Task item:
Your task is to gather the lines below that hold the string "Example".

Given records:
______________________________
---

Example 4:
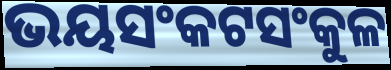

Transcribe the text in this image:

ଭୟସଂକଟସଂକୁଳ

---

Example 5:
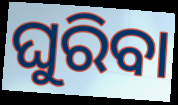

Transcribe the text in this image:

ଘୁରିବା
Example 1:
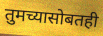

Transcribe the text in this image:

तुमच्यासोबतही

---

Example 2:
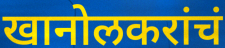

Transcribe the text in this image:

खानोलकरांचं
______________________________
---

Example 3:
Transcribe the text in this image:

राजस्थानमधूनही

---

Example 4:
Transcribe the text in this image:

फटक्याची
______________________________
Written reply:
Example 4:
Example 5:
Example 1:
Example 2:
Example 3:
Example 4:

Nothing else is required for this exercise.